There seem to be two E. Myers associated with concertinas. Edward Myers
was a concertina dealer,and in May 1856, having obtained an Interim Order of
Protection from Process, he appeared as an Insolvent Debtor at the Court House,
Portugal Street. At this time he operated from Mount Street, Whitechapel Road.
In the same year, Emanuel Myers is listed at 7A Crown Row,Walworth rd,
and in 1865 we have E. Myers of 1 Black Prince row, Walworth Rd listed as a
musical instrument manufacturer. Entries from 1869 to 1884 give Emanuel Myers at
27 Walworth rd SE, and instruments bearing this label are reported as being made
by George Jones.
As the name of J.J Vickers is found stamped inside many instruments, it is
worth briefly documenting the firm here. Vickers were established in 1887
according to their own labels, and became the largest concertina dealer in the
London area. They were located in Royal Hill, Greenwich, becoming J.J. Vickers
& Son about 1923. They were still operating in the late 1950s, and are
listed in the ICA handbook for 1957.
In a recent discussion at concertina.net, it has been stated that R.Carr was
an outworker for Jeffries, and some of his instruments became available when the
contents of his workshop were sold after his death. It therefore seems that he
was no longer working for Jeffries, so perhaps these instruments may date to the
early 1920s, when the Jeffries company broke up.

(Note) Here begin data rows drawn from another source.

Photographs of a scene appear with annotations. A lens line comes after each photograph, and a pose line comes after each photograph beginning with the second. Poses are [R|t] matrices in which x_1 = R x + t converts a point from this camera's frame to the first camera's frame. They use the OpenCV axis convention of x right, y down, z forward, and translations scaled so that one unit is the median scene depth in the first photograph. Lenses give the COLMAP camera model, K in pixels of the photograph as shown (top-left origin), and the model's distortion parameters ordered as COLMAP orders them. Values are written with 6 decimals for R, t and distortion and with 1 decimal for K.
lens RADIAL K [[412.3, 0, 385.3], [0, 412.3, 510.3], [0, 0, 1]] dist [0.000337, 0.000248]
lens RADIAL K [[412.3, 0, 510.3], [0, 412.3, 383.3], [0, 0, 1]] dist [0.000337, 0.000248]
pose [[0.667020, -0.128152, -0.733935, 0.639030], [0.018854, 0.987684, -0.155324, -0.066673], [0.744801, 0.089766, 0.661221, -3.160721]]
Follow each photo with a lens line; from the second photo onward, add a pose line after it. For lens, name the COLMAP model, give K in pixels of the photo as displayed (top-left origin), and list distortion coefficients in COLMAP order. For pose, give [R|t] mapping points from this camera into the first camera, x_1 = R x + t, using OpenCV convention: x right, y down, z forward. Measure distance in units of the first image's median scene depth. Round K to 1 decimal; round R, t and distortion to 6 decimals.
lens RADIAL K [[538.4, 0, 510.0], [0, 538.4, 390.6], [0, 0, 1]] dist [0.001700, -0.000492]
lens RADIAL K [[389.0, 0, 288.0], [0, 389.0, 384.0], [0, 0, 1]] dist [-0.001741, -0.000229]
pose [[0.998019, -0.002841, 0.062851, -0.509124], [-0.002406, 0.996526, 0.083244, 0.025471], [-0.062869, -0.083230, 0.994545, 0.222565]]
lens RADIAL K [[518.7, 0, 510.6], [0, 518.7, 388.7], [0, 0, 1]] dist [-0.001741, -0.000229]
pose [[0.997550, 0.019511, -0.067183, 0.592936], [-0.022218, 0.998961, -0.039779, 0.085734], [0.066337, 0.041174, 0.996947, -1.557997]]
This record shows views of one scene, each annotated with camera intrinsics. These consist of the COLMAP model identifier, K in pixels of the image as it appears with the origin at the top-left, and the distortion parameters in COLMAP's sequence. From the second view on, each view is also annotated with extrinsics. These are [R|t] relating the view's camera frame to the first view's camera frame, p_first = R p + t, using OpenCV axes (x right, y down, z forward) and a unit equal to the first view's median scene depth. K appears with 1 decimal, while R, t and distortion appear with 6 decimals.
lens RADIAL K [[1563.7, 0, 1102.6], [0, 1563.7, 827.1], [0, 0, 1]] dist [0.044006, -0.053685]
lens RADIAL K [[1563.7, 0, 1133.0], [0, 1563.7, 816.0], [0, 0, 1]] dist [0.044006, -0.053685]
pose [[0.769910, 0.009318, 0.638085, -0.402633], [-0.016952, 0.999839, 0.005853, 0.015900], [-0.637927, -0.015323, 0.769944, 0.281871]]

A few instruments, of both Lachenal and Jones origin, have been reported
bearing the label of J. Wallis, Euston Road. The firm was established in 1848 at
Providence Street, Walworth, and from 1858 was at 6 Union st. Borough SE,
moving to No 14 in 1865. The firm moved to 133 & 135 Euston Road in 1867,
where they remained until 1928. The firm became J Wallis & Son in 1887.